There are cows on the beach. This is India.
I laugh to myself. The waves are crashing in the background, they sound thundering,
no lagoon protects this coast as it did in the Pacific, in the oceans of my memory.
There is nothing subtle, nothing soft spoken about this land. Even the waves are in-your-face.
I was attempting to reason a feeling that I had the other day in Bombay, a feeling I have not felt before, a feeling of being in the middle of complete maddness, and though it was brief, I have been thinking about this feeling since it occured on the local railway in the biggest city in the subcontinent. Gregory Roberts, in his amazing book Shantaram which I am currently reading,
experienced the same rush, the same crush, in the same city, some years before...
"Bellowing threats, insults and curses, he thumped a path through the choking throng. Men fell and were pushed aside with every lift and thrust...people shouted and screamed as if they were the victims of a terrible disaster. Garbled, indicipherable announcements blared from the loudspeakers over our heads. Sirens, bells, and whistles wailed constantly. "

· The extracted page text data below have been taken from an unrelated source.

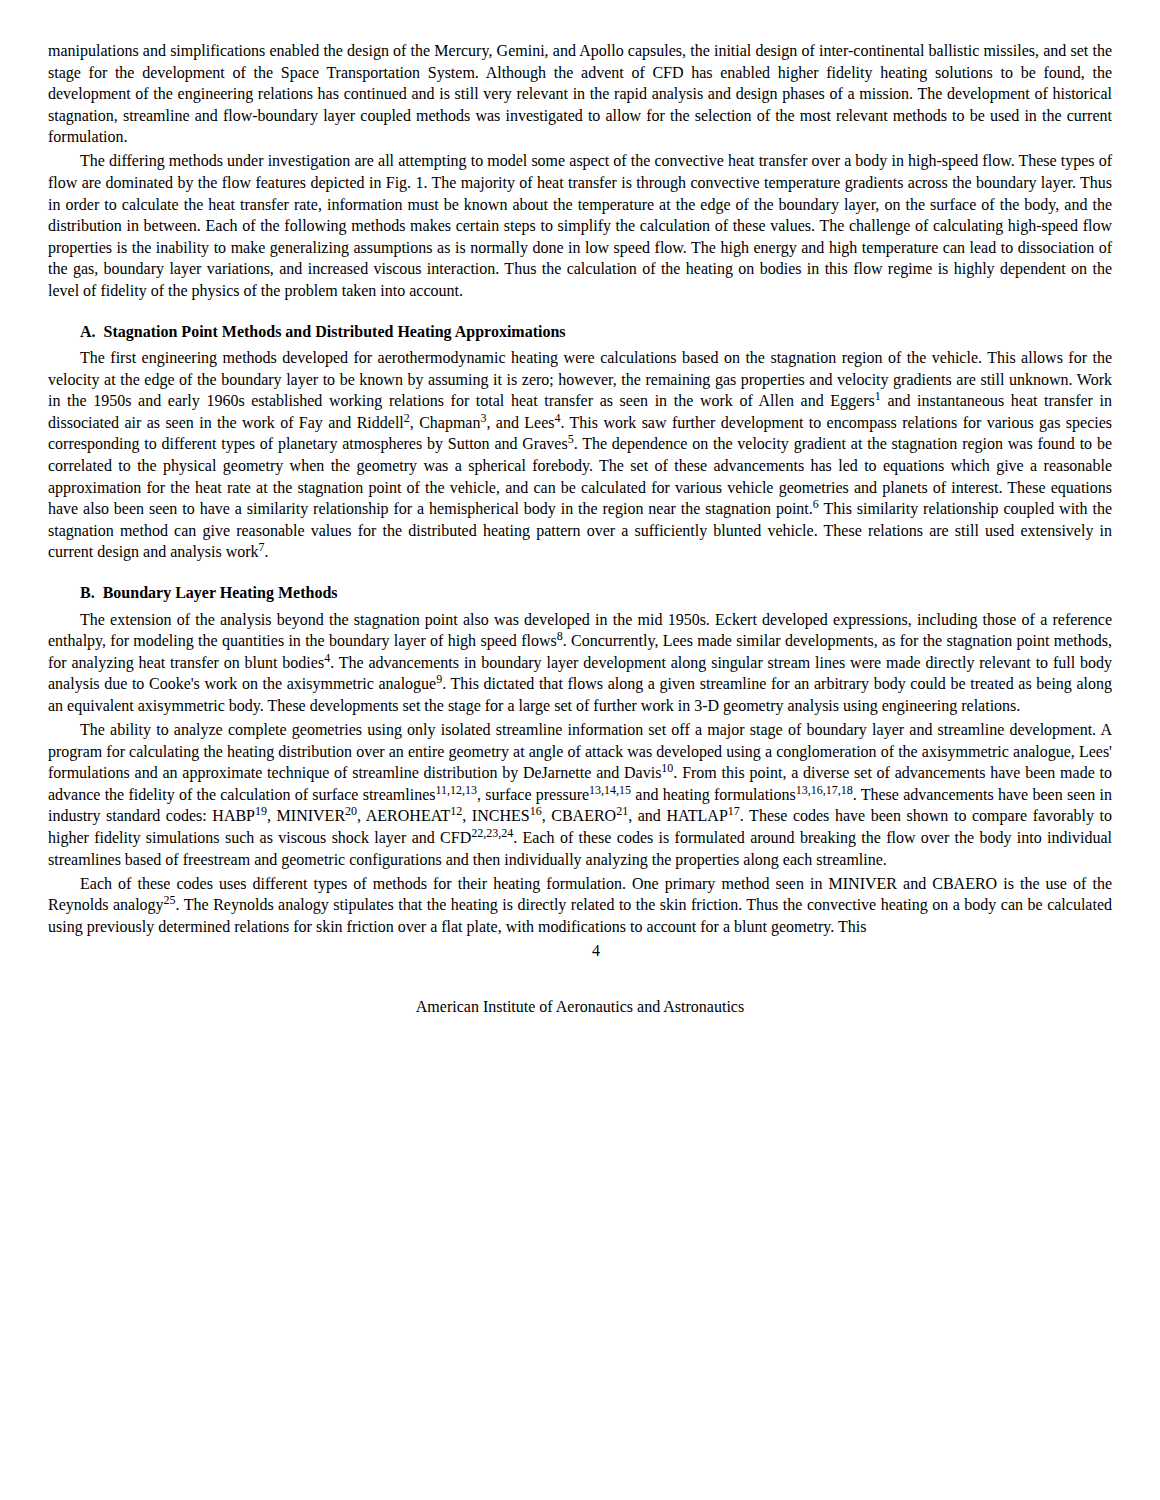manipulations and simplifications enabled the design of the Mercury, Gemini, and Apollo capsules, the initial design of inter-continental ballistic missiles, and set the stage for the development of the Space Transportation System. Although the advent of CFD has enabled higher fidelity heating solutions to be found, the development of the engineering relations has continued and is still very relevant in the rapid analysis and design phases of a mission. The development of historical stagnation, streamline and flow-boundary layer coupled methods was investigated to allow for the selection of the most relevant methods to be used in the current formulation.
The differing methods under investigation are all attempting to model some aspect of the convective heat transfer over a body in high-speed flow. These types of flow are dominated by the flow features depicted in Fig. 1. The majority of heat transfer is through convective temperature gradients across the boundary layer. Thus in order to calculate the heat transfer rate, information must be known about the temperature at the edge of the boundary layer, on the surface of the body, and the distribution in between. Each of the following methods makes certain steps to simplify the calculation of these values. The challenge of calculating high-speed flow properties is the inability to make generalizing assumptions as is normally done in low speed flow. The high energy and high temperature can lead to dissociation of the gas, boundary layer variations, and increased viscous interaction. Thus the calculation of the heating on bodies in this flow regime is highly dependent on the level of fidelity of the physics of the problem taken into account.
A. Stagnation Point Methods and Distributed Heating Approximations
The first engineering methods developed for aerothermodynamic heating were calculations based on the stagnation region of the vehicle. This allows for the velocity at the edge of the boundary layer to be known by assuming it is zero; however, the remaining gas properties and velocity gradients are still unknown. Work in the 1950s and early 1960s established working relations for total heat transfer as seen in the work of Allen and Eggers1 and instantaneous heat transfer in dissociated air as seen in the work of Fay and Riddell2, Chapman3, and Lees4. This work saw further development to encompass relations for various gas species corresponding to different types of planetary atmospheres by Sutton and Graves5. The dependence on the velocity gradient at the stagnation region was found to be correlated to the physical geometry when the geometry was a spherical forebody. The set of these advancements has led to equations which give a reasonable approximation for the heat rate at the stagnation point of the vehicle, and can be calculated for various vehicle geometries and planets of interest. These equations have also been seen to have a similarity relationship for a hemispherical body in the region near the stagnation point.6 This similarity relationship coupled with the stagnation method can give reasonable values for the distributed heating pattern over a sufficiently blunted vehicle. These relations are still used extensively in current design and analysis work7.
B. Boundary Layer Heating Methods
The extension of the analysis beyond the stagnation point also was developed in the mid 1950s. Eckert developed expressions, including those of a reference enthalpy, for modeling the quantities in the boundary layer of high speed flows8. Concurrently, Lees made similar developments, as for the stagnation point methods, for analyzing heat transfer on blunt bodies4. The advancements in boundary layer development along singular stream lines were made directly relevant to full body analysis due to Cooke's work on the axisymmetric analogue9. This dictated that flows along a given streamline for an arbitrary body could be treated as being along an equivalent axisymmetric body. These developments set the stage for a large set of further work in 3-D geometry analysis using engineering relations.
The ability to analyze complete geometries using only isolated streamline information set off a major stage of boundary layer and streamline development. A program for calculating the heating distribution over an entire geometry at angle of attack was developed using a conglomeration of the axisymmetric analogue, Lees' formulations and an approximate technique of streamline distribution by DeJarnette and Davis10. From this point, a diverse set of advancements have been made to advance the fidelity of the calculation of surface streamlines11,12,13, surface pressure13,14,15 and heating formulations13,16,17,18. These advancements have been seen in industry standard codes: HABP19, MINIVER20, AEROHEAT12, INCHES16, CBAERO21, and HATLAP17. These codes have been shown to compare favorably to higher fidelity simulations such as viscous shock layer and CFD22,23,24. Each of these codes is formulated around breaking the flow over the body into individual streamlines based of freestream and geometric configurations and then individually analyzing the properties along each streamline.
Each of these codes uses different types of methods for their heating formulation. One primary method seen in MINIVER and CBAERO is the use of the Reynolds analogy25. The Reynolds analogy stipulates that the heating is directly related to the skin friction. Thus the convective heating on a body can be calculated using previously determined relations for skin friction over a flat plate, with modifications to account for a blunt geometry. This
4
American Institute of Aeronautics and Astronautics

Me, getting onto a train, every man using every ounce of his strength to push, pull, wedge, and fight his way into the already overcrowded car. The intensity of the looks, shouts, made the car charged with energy. I, too, pushed, pulled, and fought, a second notice to my being a foreigner not being taken. When the doors closed, a calm politeness took over the railcar like a sedative. Heads nodded side to side, and courteous men ensured that I was aware of my stop. Then, the doors open, and pandemonium breaks out once again, like clockwork. The terror and politeness, crazed emotion and then civility and serenity, worked over and over again, as a microcosm of Indian life. Just enough of each to ensure that things continue on is such a land.